Saturday, September 11, 2010

Habit and Phenomenology

Merleau-Ponty's assertion that Consciousness is 'I can' implies that Consciousness is the possession of an ability, i. e. habit. He proceeds to characterize habit as "our power of dilating our being-in-the world", an extension of what is originally the body's "motor space", via the adaptation, to our modes of motility, of instruments. A key factor in this expansion is intention, which, by guiding motility, accomplishes the incorporation into it of instruments. Hence, given that Consciousness is 'I can', the primary Intentional object is always the body, in general, and some motility, in particular, while external items become Intentional objects only insofar as they are appropriated as instruments. However, he stops short of likewise redefining the Phenomenological method as, say, 'the corporeal activity of articulating, to others, the observed general features of lived experience'. Instead, he leaves unmodified the traditional concept of it, i. e. the recording of what appears to a detached gaze.
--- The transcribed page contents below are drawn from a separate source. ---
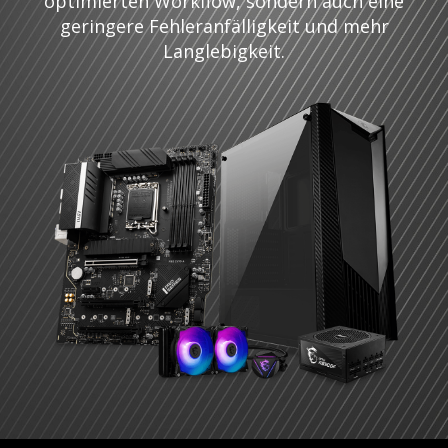
optimierten Workflow, sondern auch eine
geringere Fehleranfälligkeit und mehr
Langlebigkeit.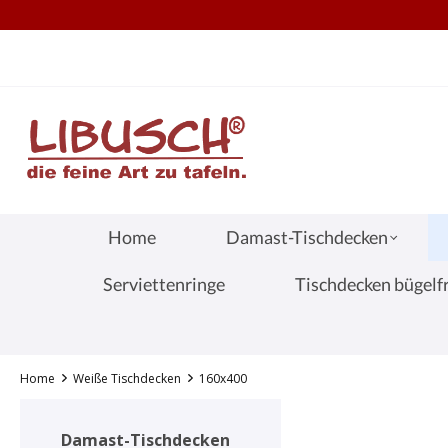
TEL.: +49 (0) 251 60656913
S
springen
Zur Hauptnavigation springen
Home
Damast-Tischdecken
Serviettenringe
Tischdecken bügelfr
Home
Weiße Tischdecken
160x400
Damast-Tischdecken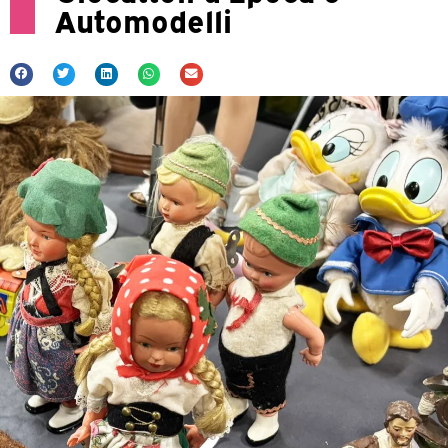
Automodelli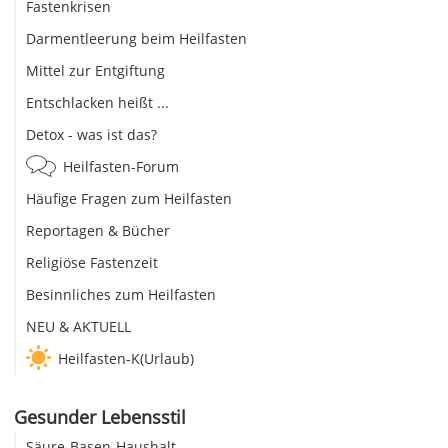
Fastenkrisen
Darmentleerung beim Heilfasten
Mittel zur Entgiftung
Entschlacken heißt ...
Detox - was ist das?
Heilfasten-Forum
Häufige Fragen zum Heilfasten
Reportagen & Bücher
Religiöse Fastenzeit
Besinnliches zum Heilfasten
NEU & AKTUELL
Heilfasten-K(Urlaub)
Gesunder Lebensstil
Säure-Basen-Haushalt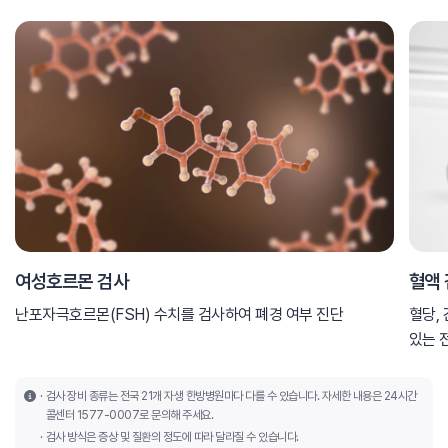
여성호르몬 검사
혈액
난포자극호르몬(FSH) 수치를 검사하여 폐경 여부 진단
혈당,
있는 
검사 장비 종류는 전국 21개 자생 한방병원마다 다를 수 있습니다. 자세한 내용은 24시간
콜센터 1577-0007로 문의해 주세요.
검사 방식은 증상 및 질환의 정도에 따라 달라질 수 있습니다.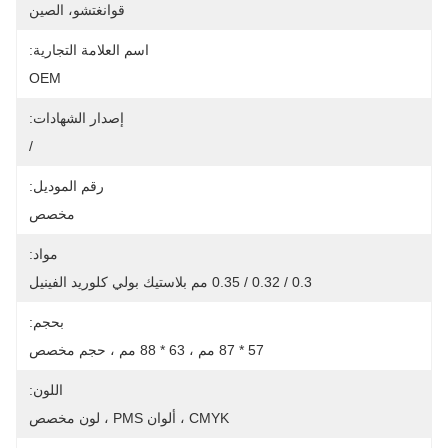
قوانغتشو، الصين
اسم العلامة التجارية:
OEM
إصدار الشهادات:
/
رقم الموديل:
مخصص
مواد:
0.3 / 0.32 / 0.35 مم بلاستيك بولي كلوريد الفينيل
بحجم:
57 * 87 مم ، 63 * 88 مم ، حجم مخصص
اللون:
CMYK ، ألوان PMS ، لون مخصص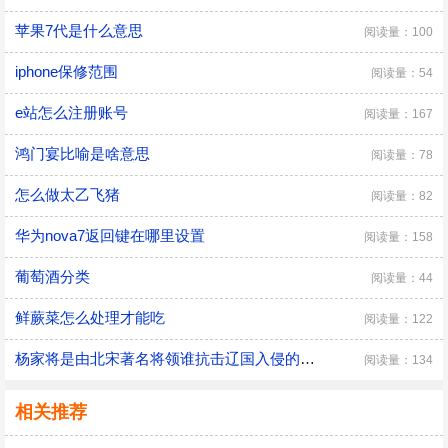
苹果7代是什么意思
阅读量：100
iphone保修范围
阅读量：54
e站怎么注册账号
阅读量：167
鸿门宴比喻是啥意思
阅读量：78
怎么做太乙飞猪
阅读量：82
华为nova7返回键在哪里设置
阅读量：158
葡萄酒分类
阅读量：44
鲜蕨菜怎么处理才能吃
阅读量：122
杨家将是由北宋著名将领谁抗击辽国入侵的故事演变而来
阅读量：134
相关推荐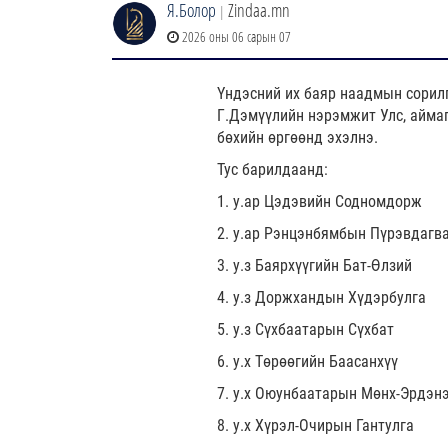
Я.Болор
Zindaa.mn
|
2026 оны 06 сарын 07
Үндэсний их баяр наадмын сорил
Г.Дэмүүлийн нэрэмжит Улс, аймаг
бөхийн өргөөнд эхэлнэ.
Тус барилдаанд:
1. у.ар Цэдэвийн Содномдорж
2. у.ар Рэнцэнбямбын Пүрэвдагв
3. у.з Баярхүүгийн Бат-Өлзий
4. у.з Доржхандын Хүдэрбулга
5. у.з Сүхбаатарын Сүхбат
6. у.х Төрөөгийн Баасанхүү
7. у.х Оюунбаатарын Мөнх-Эрдэн
8. у.х Хүрэл-Очирын Гантулга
Possibly because of his commitment to traditional Phenomenology, Merleau-Ponty, despite his derivation, from 'I can', of the primacy of motor space, and of the essential centrifugality of lived experience with respect to the subject, ultimately subordinates those results to their antitheses--that motor space is abstract, virtual, and non-existent; that experience is centripetal with respect to the subject; that Perception is fundamentally cognitive, and that the world is orientated toward external perceptual objects, with the perceiver on the periphery, i. e. at the location of the Phenomenological gaze.